- Opening Delimiter -
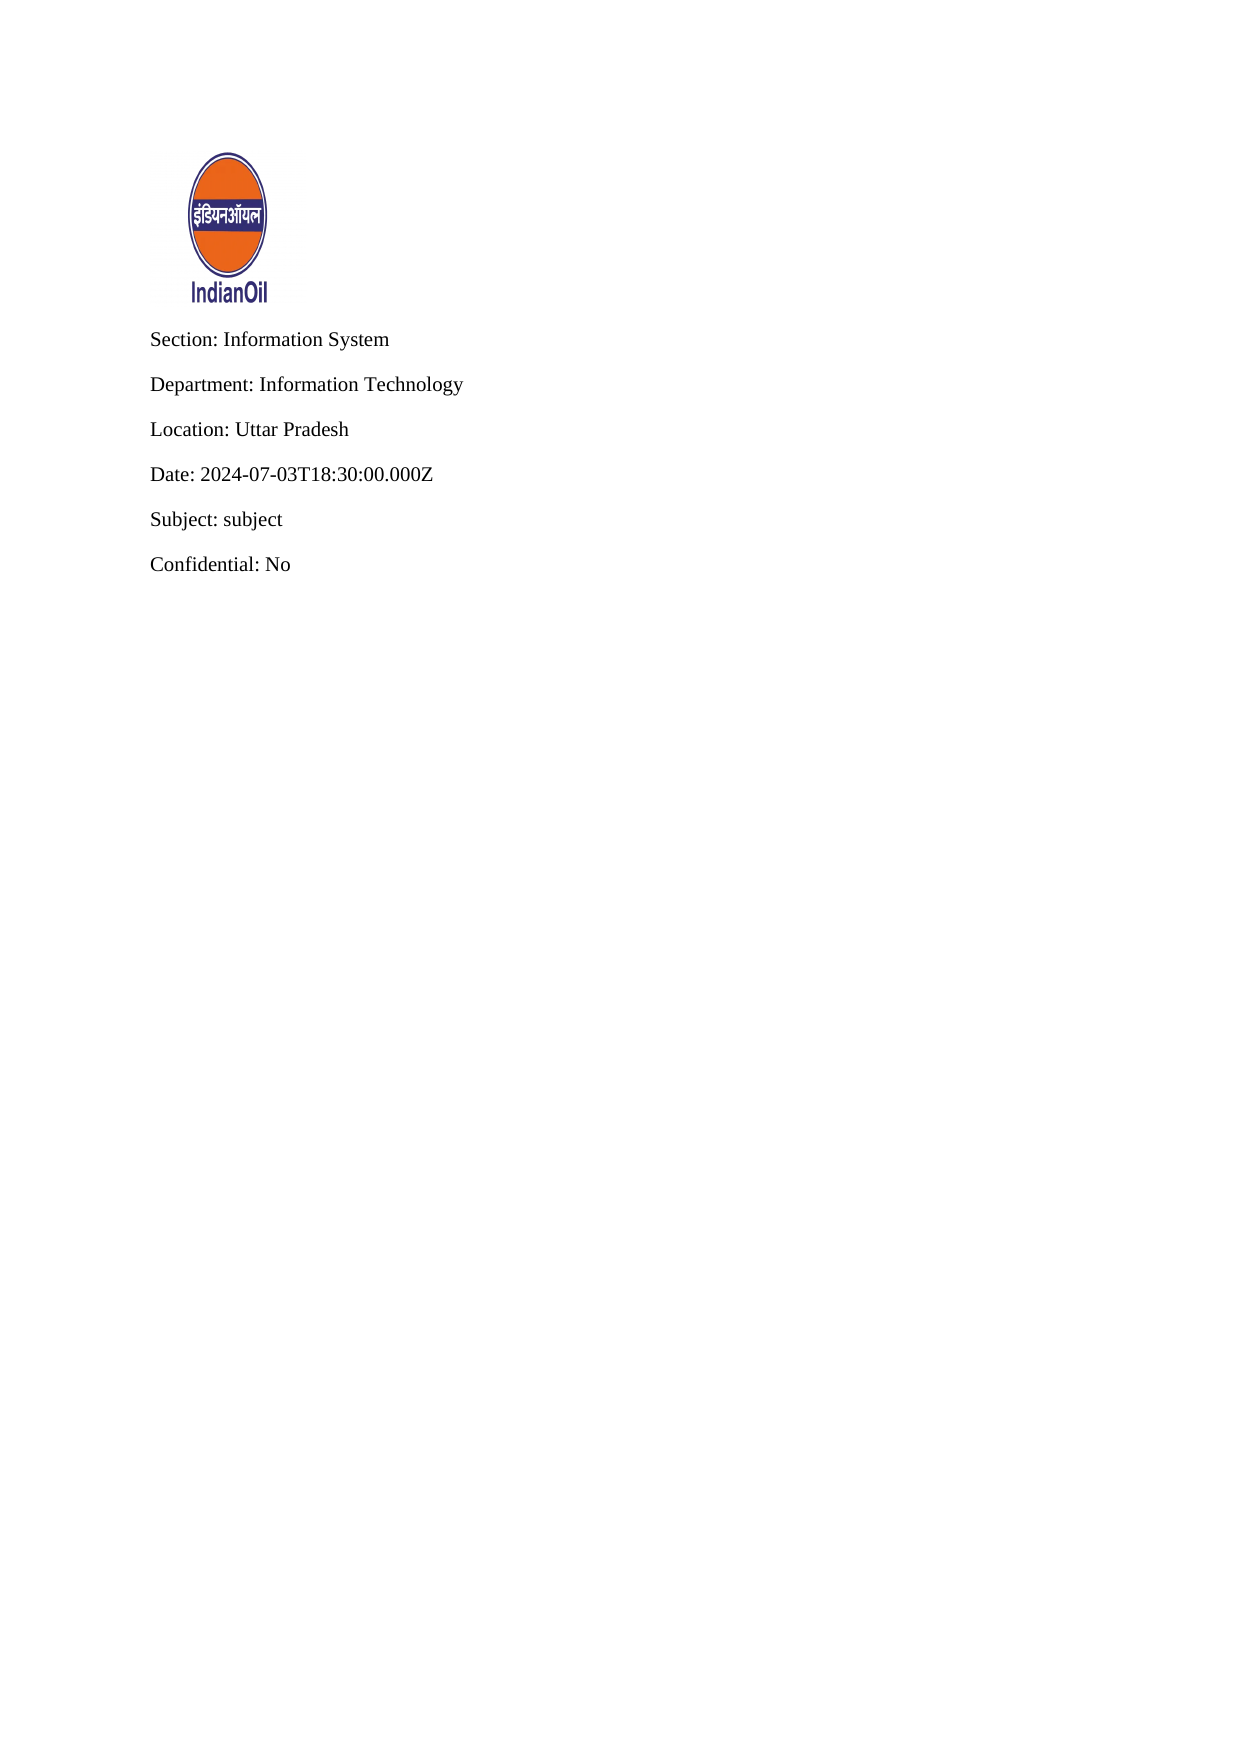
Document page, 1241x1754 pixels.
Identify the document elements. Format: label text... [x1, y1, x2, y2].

text Date: 2024-07-03T18:30:00.000Z [150, 462, 1090, 486]
text Section: Information System [150, 327, 1090, 351]
text Confidential: No [150, 552, 1090, 576]
text Department: Information Technology [150, 372, 1090, 396]
picture [150, 150, 307, 307]
text Location: Uttar Pradesh [150, 417, 1090, 441]
text Subject: subject [150, 507, 1090, 531]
- Closing Delimiter -
Retype all entries exactly, without the images.

ANSWER TO THIS TASK =
Document page, 1241x1754 pixels.
Identify the document elements. Format: label text... [x1, y1, x2, y2].

text Date: 2024-07-03T18:30:00.000Z [150, 462, 1090, 486]
text Section: Information System [150, 327, 1090, 351]
text Confidential: No [150, 552, 1090, 576]
text Department: Information Technology [150, 372, 1090, 396]
picture [150, 150, 307, 307]
text Location: Uttar Pradesh [150, 417, 1090, 441]
text Subject: subject [150, 507, 1090, 531]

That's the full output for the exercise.